▶ PASSAGE:
****************

Northeast migrants

Babyrani Yumnam

At a time when violent crimes and discriminatory attitudes against migrants from Northeast India frequently make news, Duncan McDuie-Ra’s book could not have been better timed. Focusing on an issue that has received little scholarly attention - race relations in India - he highlights how race, identity politics, and labor relations define the lives and experiences of ethnic Northeast migrants in India’s capital city, Delhi. Through extensive fieldwork, he traces the ‘frontier-heartland’ politics of identity, citizenship, and nationalism expressed through the migrants’ “place-making” practices (p. 13-14) in the hegemonic cityscape they live in.

The book locates the Northeast region on the discursive map of social change in twenty-first century India – a topic that is rarely discussed in mainstream academic or political discourses. Necessitated by opportunity and need of higher education, employment and consumerist aspirations, increasing numbers of migrants from the “troubled periphery”[1] flock to Delhi each year. Here, they try to create a ‘place’ and ‘space’ for themselves in the face of racial discrimination and violence. For those who have not read the region and its people beyond the limited directional category of the ‘Northeast,’ the book offers a good discussion of how homogenization of the region’s diverse social systems and its inhabitants have differentiated and ‘Othered’ it from the rest of the country. The chapters discuss how this distinctiveness, along with certain specific historical conditions have produced a kind of Northeast exceptionalism defined by race and law, which these migrants encounter and engage with everyday.
A core theme that McDuie-Ra highlights is the normalization of migration from the frontier to the heartland. Insurgency, heavy militarization, and lack of opportunities stimulate the push-pull process despite Delhi’s notoriety as an unsafe and unpleasant place for Northeast migrants. It is within this cityscape that notions of belongingness, exclusion, citizenship, and alienation further reinforce the region’s permanent “state of exception” (p.41) evident in the binary relation of a normal rest-of-India vis-à-vis the turbulent Northeast. The only realm where this exceptionalism lets up is in those “de-Indianized” spaces of global capital (p. 61) such as malls, spas, fashion stores, and restaurants where ‘exotic’ Northeast labor have facilitated their economic inclusion into the mainstream. Such a stark inclusion-exclusion paradox reveals the limits of mainstream India’s idea of diversity especially when it comes to recognizing the peculiarities of the Northeast.

****************

▶ RECORDED DATA:

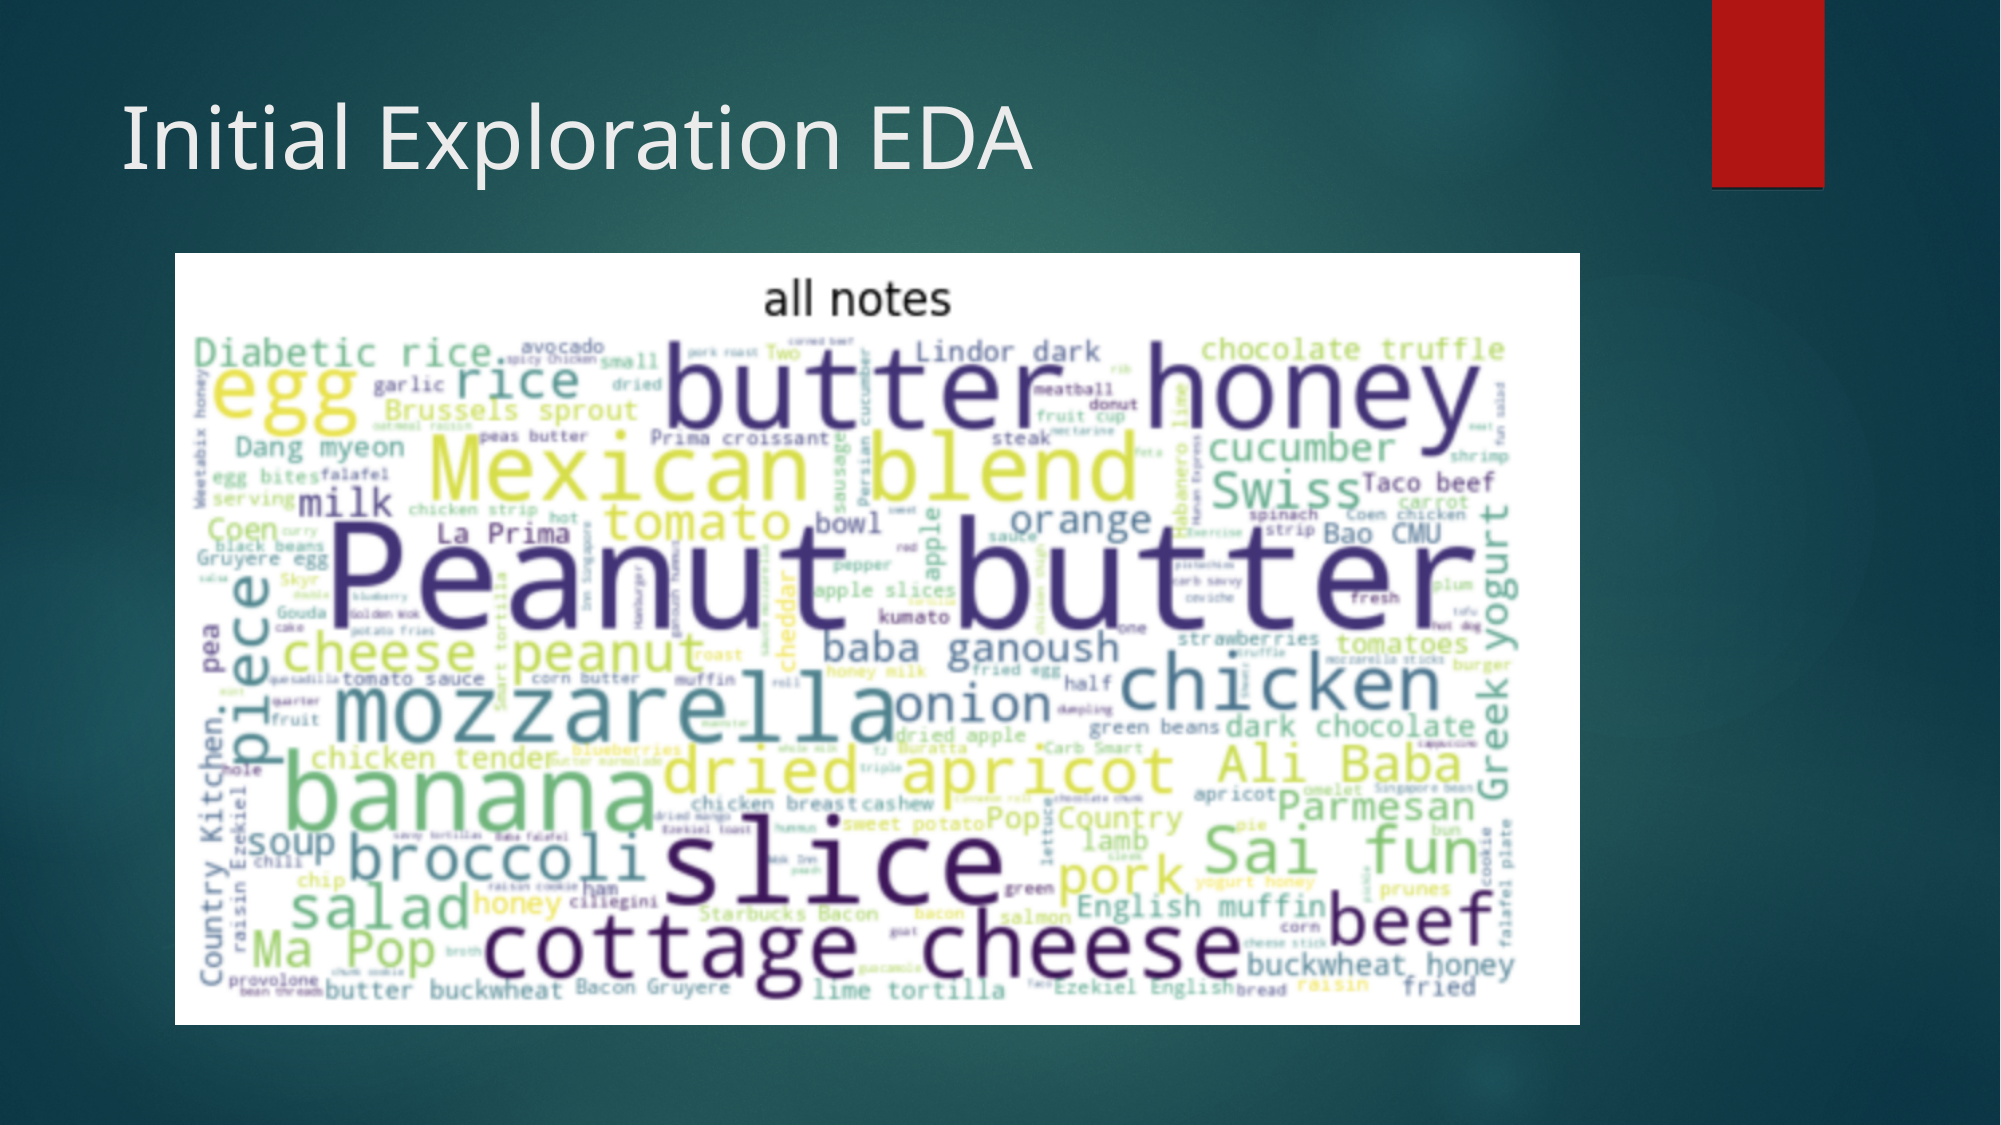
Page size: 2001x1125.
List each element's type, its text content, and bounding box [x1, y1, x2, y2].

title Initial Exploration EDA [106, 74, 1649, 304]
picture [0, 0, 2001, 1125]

****************

▶ EXERCISES TO COMPLETE:
A: For each statement about the review, answer yes or no to whether it agrees with the text, and quote the words that decide it:
(i) Race relations in India are described as an issue that has received little scholarly attention.
(ii) Northeast migrants move to Delhi because of its reputation as a safe place for them.
(iii) Malls, spas, fashion stores, and restaurants are given as spaces where Northeast exceptionalism lets up.
B: Output the part of the review starting at "Babyrani Yumnam" and ending at "they live in.".
The listing plays no part here.

▶ TASK ANSWERS:
A:
(i) Yes: "an issue that has received little scholarly attention - race relations in India"
(ii) No: "despite Delhi’s notoriety as an unsafe and unpleasant place for Northeast migrants"
(iii) Yes: "The only realm where this exceptionalism lets up is in those “de-Indianized” spaces of global capital (p. 61) such as malls, spas, fashion stores, and restaurants"

B:
Babyrani Yumnam

At a time when violent crimes and discriminatory attitudes against migrants from Northeast India frequently make news, Duncan McDuie-Ra’s book could not have been better timed. Focusing on an issue that has received little scholarly attention - race relations in India - he highlights how race, identity politics, and labor relations define the lives and experiences of ethnic Northeast migrants in India’s capital city, Delhi. Through extensive fieldwork, he traces the ‘frontier-heartland’ politics of identity, citizenship, and nationalism expressed through the migrants’ “place-making” practices (p. 13-14) in the hegemonic cityscape they live in.